Jason Hafron: Yeah, it just depends on the history. If they have an intact prostate, the researchers or the sponsor's telling us to use it as much as possible. So, they really want the prostate to be used. And most of the study was ex-US and most of these patients had surgical resection. The US we're going to see a lot of radiation, more radiation failures. So, they want us to hit the prostate, and we can hit the prostate as long as there's active tumor. So, four-ish times you want to go to the prostate, look for the systemic response and then move on to soft tissue if it's still there.

Zachary Klaassen: Okay, perfect. And in terms of just the workflow you mentioned, urologist being involved, are you doing this in your ASC operating room? How are you doing the procedure itself?

Jason Hafron: We do it in our ASC.

Zachary Klaassen: Yeah.

Jason Hafron: There was significant concern delivering this cocktail afterwards and monitoring, even within the confines of a phase one trial. But these patients have done, knock on wood, remarkably well. Because of the trial we had to monitor them, but we monitor them for an extended period and then send them home. But really the monitoring, if you were doing this clinically at this point, I would monitor them like a normal outpatient procedure and send them home, warning them you might get fevers and chills, but that's normal, that's good in a sense.

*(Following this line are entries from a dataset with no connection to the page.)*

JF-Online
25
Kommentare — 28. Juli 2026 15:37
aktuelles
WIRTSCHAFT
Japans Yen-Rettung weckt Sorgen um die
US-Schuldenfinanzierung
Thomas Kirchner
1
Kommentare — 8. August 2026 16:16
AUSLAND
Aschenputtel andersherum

So, it works well to the urology workflow that it doesn't have to be this elaborate procedure that requires monitoring or this crazy immune reaction that's going to happen that a urologist, or can't be managed as an outpatient.

Zachary Klaassen: Yeah, no. Wonderful. Great presentation. Thanks for joining us. I'm glad you provided that QR code in the email, so if people want to get involved, they can reach out to the site and use those links to do that. So, thank you for joining us on UroToday, Jason.

Jason Hafron: Yeah, my pleasure. Always great to be here.